China would not be the first supposedly friendly superpower to spy on the African Union. In December 2016, a separate investigation conducted by Le Monde and The Intercept, revealed that African Union officials were targeted for surveillance by British intelligence.
China’s generosity and partnership agreements are often perceived as decoy to perform espionage on other nations. It is believed that Chinese espionage is aimed at the preservation of China’s national security through gaining commercial, technological, and military secrets. China is also believed to be engaged in industrial espionage aimed at gathering information to bolster its economy.
The United States believes the Chinese military has been developing network technology in recent years in order to perform espionage on other nations. Several cases of computer intrusions suspected of Chinese involvement have been found in various countries in continents that includes Asia (Hong Kong, India, Japan, The Philippines, Singapore, South Korea, Sri Lanka, Taiwan, Vietnam), Europe (Belgium, France, Germany, Poland, Russia, Switzerland, Sweden, United Kingdom), North America (Canada, United States), Oceania (Australia, New Zealand), South America (Peru) and Africa (Ethiopia).
China’s global spying operations are rapidly expanding and speculations from analysts and officials are that the communist-controlled People’s Republic of China runs the single largest intelligence-gathering apparatus in the world and its growing appetite for secrets has apparently become insatiable.
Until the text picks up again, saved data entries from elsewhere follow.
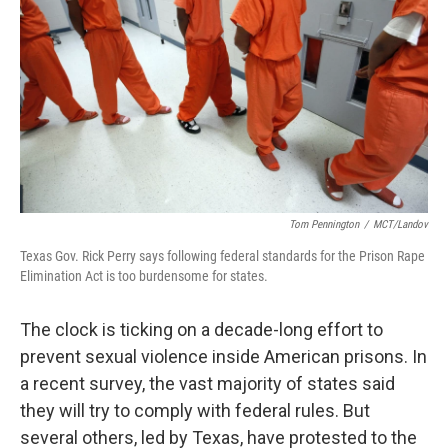
Tom Pennington
/
MCT/Landov
Texas Gov. Rick Perry says following federal standards for the Prison Rape
Elimination Act is too burdensome for states.
The clock is ticking on a decade-long effort to
prevent sexual violence inside American prisons. In
a recent survey, the vast majority of states said
they will try to comply with federal rules. But
several others, led by Texas, have protested to the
Further argument is that the regime which is also gobbling up such key natural resources as farmland, energy, and minerals has an eye on dominating the world.
With its ‘shiny gifts’ positioned in several locations on the African continent, one can as well say China has Africa in its pocket. Perhaps Rwandan President Paul Kagame, who just took the reins as African Union chairman sees the perils of Africa’s dependence on China’s aids, as he told Reuters that his only concern was that the AU — not China — should have built its headquarters.
It is about time Africa gets its act together as it should be able to build its own building. Who is to guarantee that the newly signed ECOWAS headquarter project would not take a worse or similar turn like that of the AU’s and become the devil’s ticket to Africa’s bedroom? Yes! ‘bedroom’, because China is seated in its sitting room already.
Deloitte’s Africa Construction Trends (2017) report showed that China finances “one in four projects in the East African region” and constructs “over half of all projects.”
According to a McKinsey report on Chinese investment in Africa published last year, Chinese companies have built much of the road and rail infrastructure across the continent and more than 10,000 Chinese companies are active in the region.
“There is no other country with such depth and breadth of engagement in Africa across the dimensions of trade, investment, infrastructure financing and aid,” the report stated. Despite the US placing restrictions on investment by Huawei and ZTE, this two companies have “built most of Africa’s telecoms infrastructure” the report revealed.
The truth is that African nations risk a lot by allowing Chinese technology companies to take such prominent roles in developing their telecoms backbones. If China bugged the AU headquarters, African countries should be worried.